YOUR TASK: Repeat the entries without change, omitting the pictures.

─── RECORDS FOR THIS EXERCISE

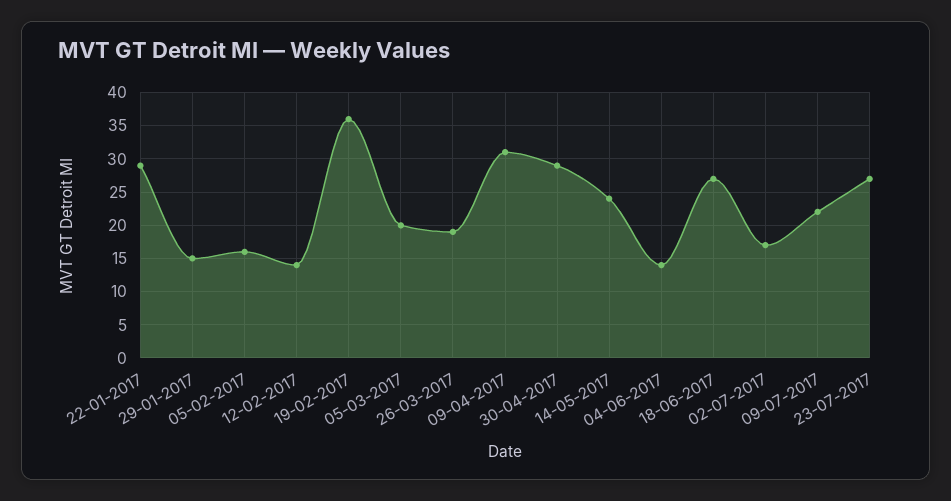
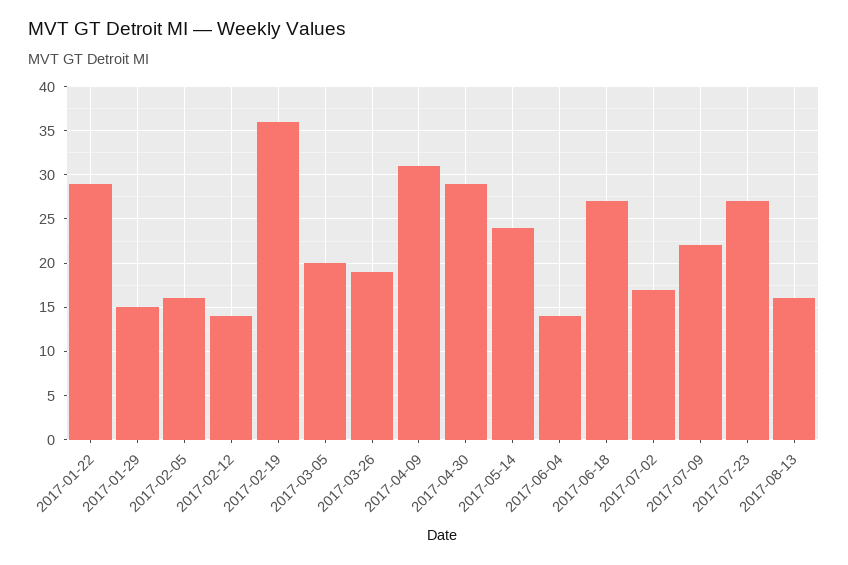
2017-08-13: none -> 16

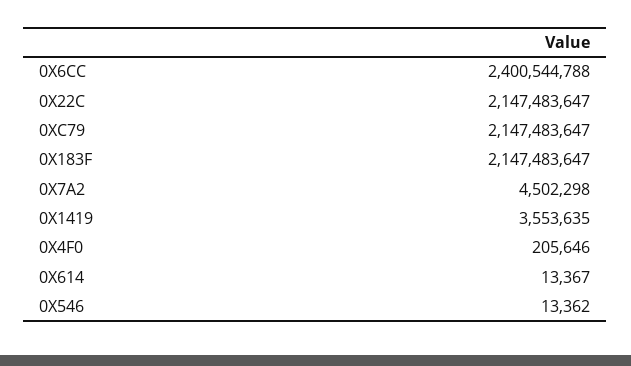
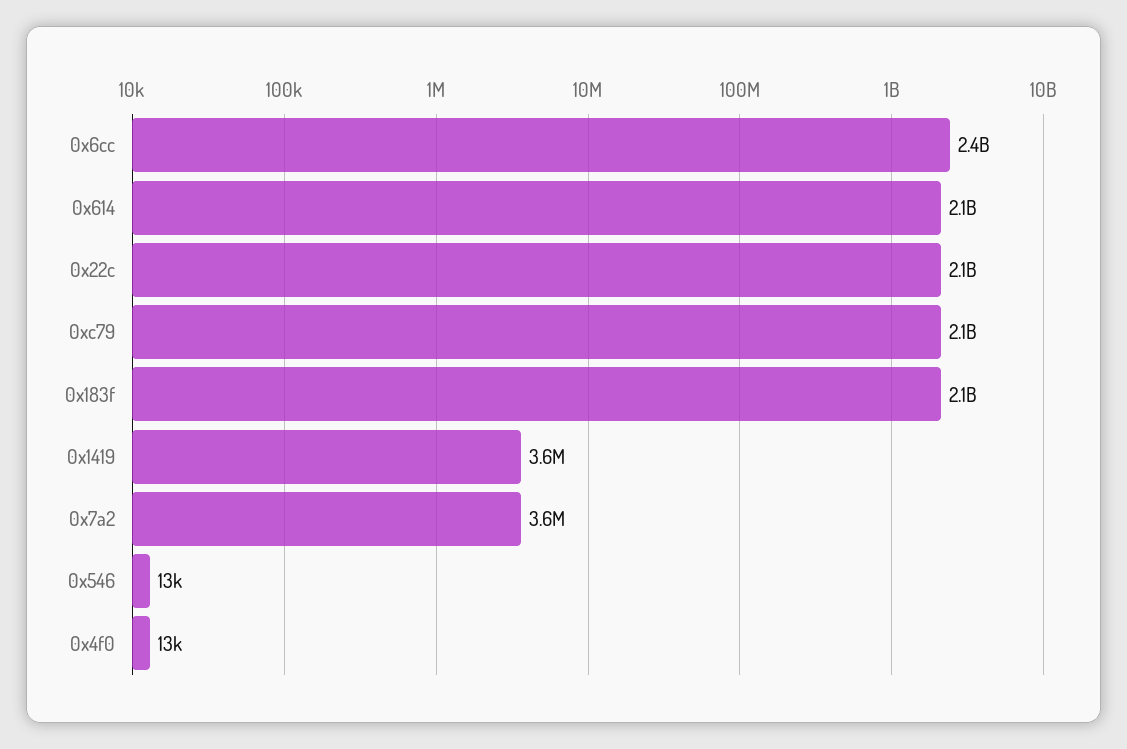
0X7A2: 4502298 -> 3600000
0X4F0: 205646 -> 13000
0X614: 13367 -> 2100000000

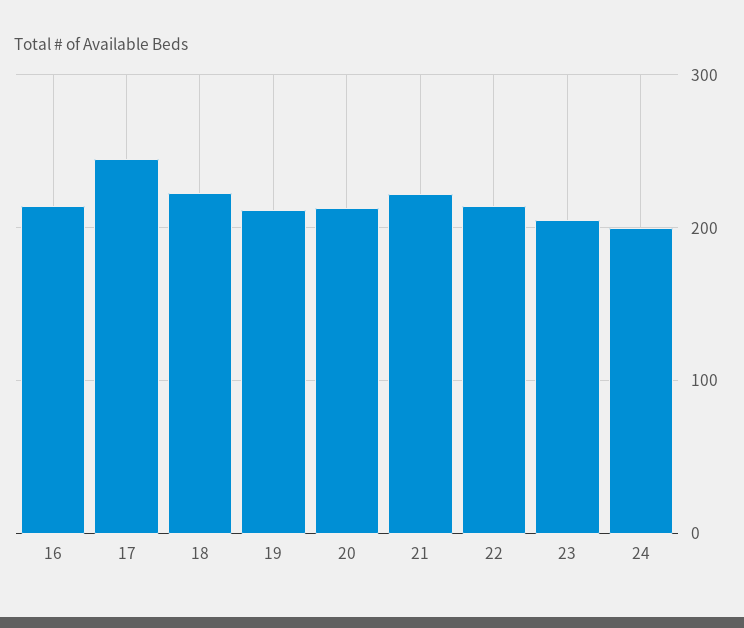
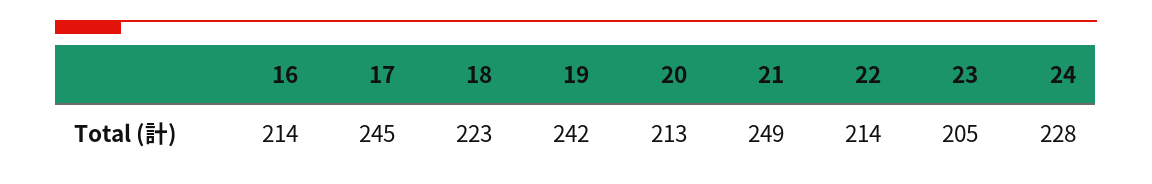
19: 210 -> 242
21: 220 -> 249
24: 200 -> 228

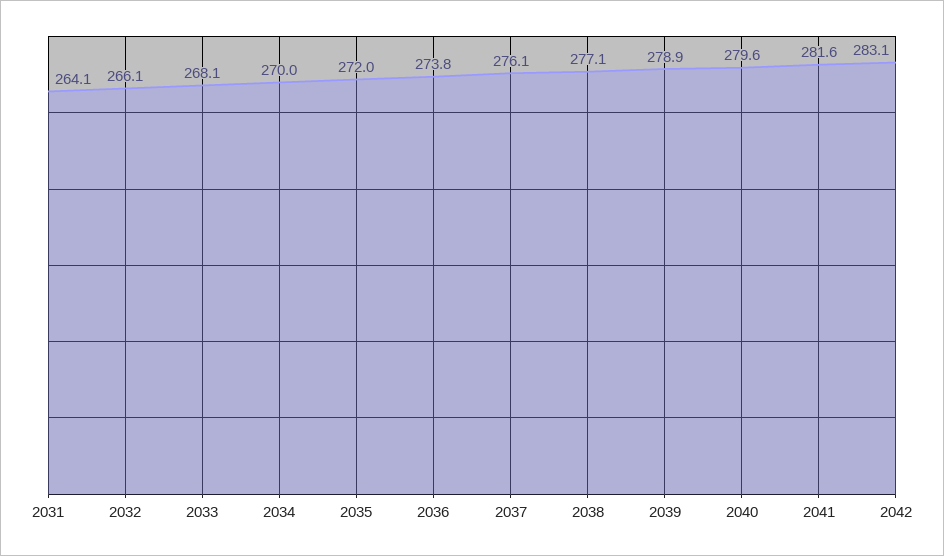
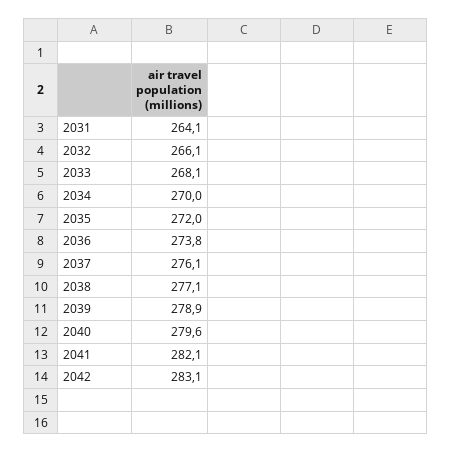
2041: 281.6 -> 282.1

──────

EXERCISE ANSWER:
2017-08-13: none -> 16

0X7A2: 4502298 -> 3600000
0X4F0: 205646 -> 13000
0X614: 13367 -> 2100000000

19: 210 -> 242
21: 220 -> 249
24: 200 -> 228

2041: 281.6 -> 282.1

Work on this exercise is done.